В то утро именно это я и замышлял. Так что мне идеально подходила старая телефонная будка на Шестьдесят шестой улице Вест-Энда.
Я проскользнул в будку без проблем. Представляете, никто ею не воспользовался! Даже чтобы помочиться. Я опустил в прорезь 25 центов и набрал номер, который запомнил этим утром. После трех гудков ответил женский голос. Нечто среднее между роботом и дорогой проституткой. Если вдуматься, хорошая шутка.
– «Грей Вулф секьюритис», офис Элмора Фитча. Чем я могу вам помочь?

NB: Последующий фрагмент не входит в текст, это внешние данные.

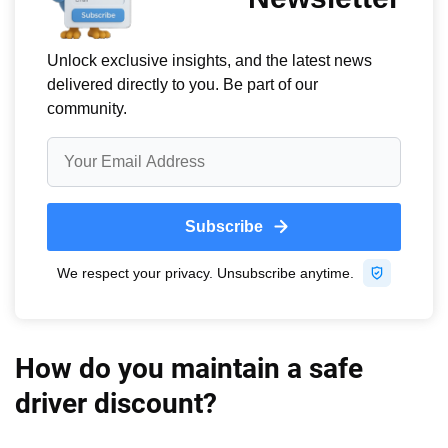
How do you maintain a safe
driver discount?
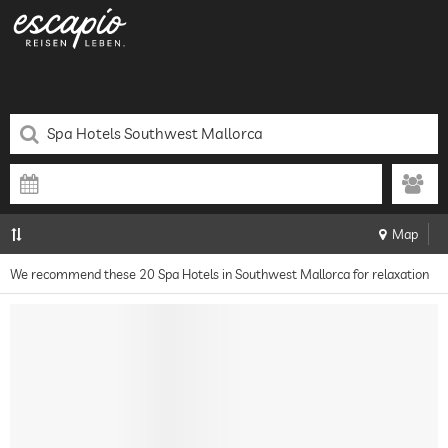
Map
We recommend these 20 Spa Hotels in Southwest Mallorca for relaxation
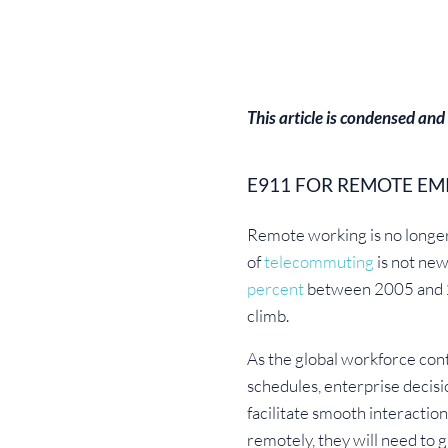
This article is condensed and
E911 FOR REMOTE EM
Remote working is no longer a
of
telecommuting
is not new
percent
between 2005 and 20
climb.
As the global workforce cont
schedules, enterprise decis
facilitate smooth interactio
remotely, they will need to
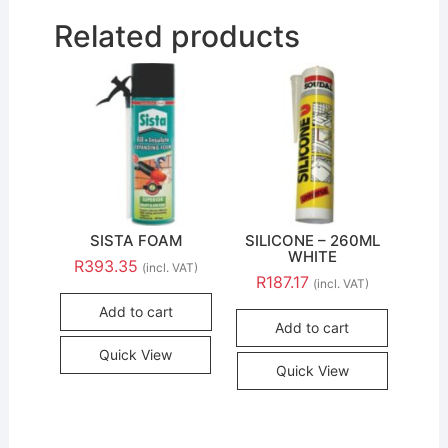
Related products
SISTA FOAM
SILICONE – 260ML
WHITE
R
393.35
(incl. VAT)
R
187.17
(incl. VAT)
Add to cart
Add to cart
Quick View
Quick View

– Да, здравствуйте, – произнес я с британским оксфордским акцентом, которым пользовался и прежде; должен сказать, у меня здорово получалось. – Я звоню из «Сотбис». У меня чрезвычайно важное сообщение для мистера Фитча.
– Прошу прощения, но мистер Фитч сейчас на конференции, – ответила женщина, и ответ прозвучал настолько автоматически, что вполне мог быть записан.
– Ну разумеется, на конференции, – сказал я легким снисходительным тоном, то есть мало просто произносить слова, как британец, надо еще встать в позу. – Уверен, не будь он на конференции, мы все ужасно встревожились бы. Так что будьте умницей и просто передайте ему сообщение, хорошо? Как я уже говорил, это очень срочно.